Na sua missão de proporcionar bem-estar, a fim de que os homens possam livremente atingir os ideais de vida e desenvolver o seu potencial para o bem, o Direito não deve absorver todos os atos e manifestações humanas, de vez que não é o único responsável pelo sucesso das relações sociais. A Moral, a Religião, as Regras de Trato Social, igualmente zelam pela solidariedadee benquerença entre os homens. Cada qual, porém, em sua faixa própria. A do Direito é regrar a conduta social, com vista à segurança e justiça. A sua intervenção no comportamento social deve ocorrer, unicamente, em função daqueles valores. Somente os fatos sociais mais importantes para o convívio social devem ser disciplinados. O Direito, portanto, não visa ao aperfeiçoamento do homem - esta meta pertence à Moral; não pretende preparar o ser humano para a conquista de uma vida supraterrena, ligada a Deus - valor perquirido pela Religião; não se preocupa em incentivar a cortesia, o cavalheirismo ou as normas de etiqueta - âmbito específico das Regras de Trato Social. Se o Direito regulamentasse todos os atos sociais, o homem perderia a iniciativa, a sua liberdade seria utópica e passaria a viver como autômato.
De uma forma enfática, Pontes de Miranda se refere ao Direito como um fenômeno de adaptação: “O Direito não é outra coisa que processo de adaptação”. “Direito é processo de adaptação social, que consiste em se estabelecerem regras de conduta, cuja incidência é independente da adesão daqueles a que a incidência da regra jurídica possa interessar”. A vinculação entre Direito e necessidade, essencial à compreensão do fenômeno jurídico como processo adaptativo, é feita também por Recaséns Siches, quando afirma que “o Direito é algo que os homens fabricam em sua vida, sob o estímulo de umas determinadas necessidades; algo que vivem em sua existência com o propósito de satisfazer àquelas necessidades..."
A dificuldade em se adaptar ao sistema jurídico, leis projetadas para outra realidade, tem sido o grande obstáculo ao fenômeno da recepção do Direito estrangeiro.
Adaptação das Ações Humanas ao Direito - A sociedade cria o Direito e, ao mesmo tempo, se submete aos seus efeitos. O novo Direito impõe, em primeiro lugar, um processo de assimilação e, posteriormente, de adequação de atitudes. O conhecimento do ordenamento jurídico estabelecido não é preocupação exclusiva de seus destinatários. O mundo jurídico passa a se empenhar na exegese do verdadeiro sentido e alcance das regras introduzidas no meio social. Esta fase de cognição do Direito algumas vezes é complexa. As interrogações que a lei apresenta abrem divergências na doutrina e nos tribunais, além de deixar inseguros os seus destinatários.

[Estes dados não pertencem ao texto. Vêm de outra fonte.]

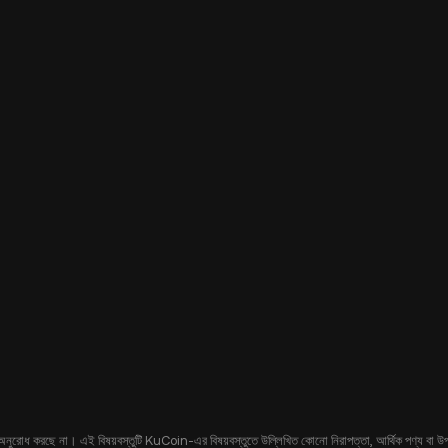
 অনুরোধ করছে না। এই বিষয়বস্তুটি KuCoin-এর বিষয়বস্তুতে উল্লিখিত কোনো নিরাপত্তা, আর্থিক পণ্য বা উপকরণ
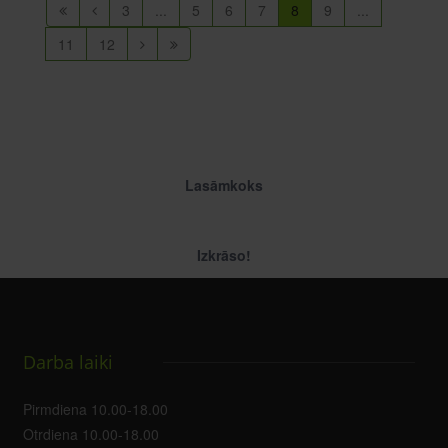
3
...
5
6
7
8
9
...
11
12
Lasāmkoks
Izkrāso!
Darba laiki
Pirmdiena 10.00-18.00
Otrdiena 10.00-18.00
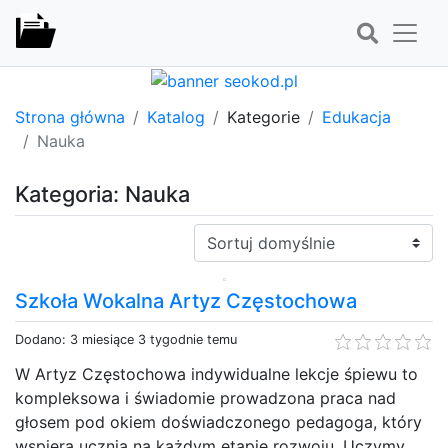
Strona główna
Katalog
Kategorie
Edukacja
Nauka
Kategoria: Nauka
Sortuj:
Szkoła Wokalna Artyz Częstochowa
Dodano: 3 miesiące 3 tygodnie temu
W Artyz Częstochowa indywidualne lekcje śpiewu to
kompleksowa i świadomie prowadzona praca nad
głosem pod okiem doświadczonego pedagoga, który
wspiera ucznia na każdym etapie rozwoju. Uczymy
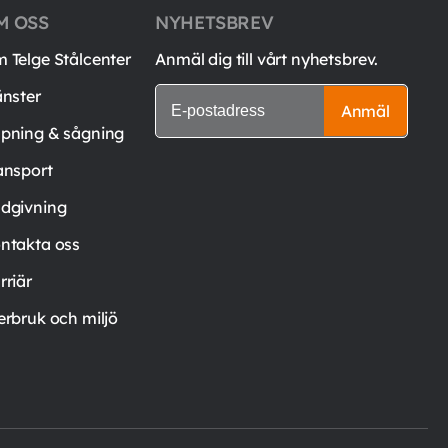
M OSS
NYHETSBREV
 Telge Stålcenter
Anmäl dig till vårt nyhetsbrev.
änster
Anmäl
pning & sågning
ansport
dgivning
ntakta oss
rriär
erbruk och miljö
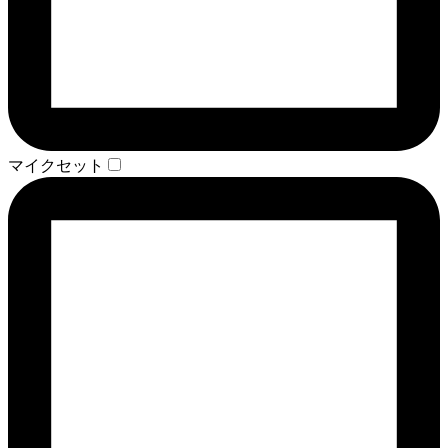
マイクセット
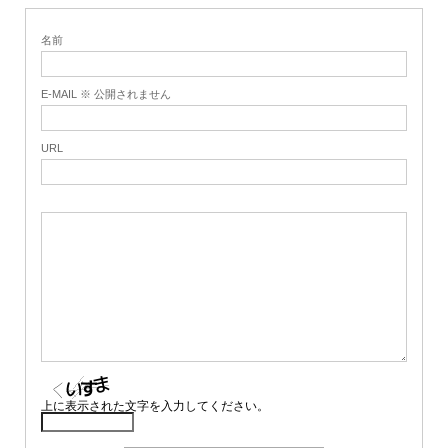
名前
E-MAIL ※ 公開されません
URL
上に表示された文字を入力してください。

Com a definição do espírito da lei, a sociedade passa a viver e a se articular de acordo com os novos parâmetros. Em relação aos seus interesses particulares e na gestão de seus negócios, os homens pautam o seu comportamento e se guiam em conformidade com os atuais conceitos de lícito e de ilícito.
As condições ambientais favoráveis à interação social não são obtidas com a pura criação do Direito. É indispensável que a lei promulgada ganhe efetividade, isto é, que os comandos por ela estabelecidos sejam vividos e aplicados nos diferentes níveis de relacionamento humano.[28]O conteúdo de justiça da lei e o sentimento de respeito ao homem pelo bem comum devem ser a motivação maior dos processos de adaptação à nova lei. Contudo, a experiência revela que o homem, não obstante a sua tendência para o bem, é fraco. Por este motivo a coercibilidade da lei atua, com intensidade, como estímulo à efetividade do Direito.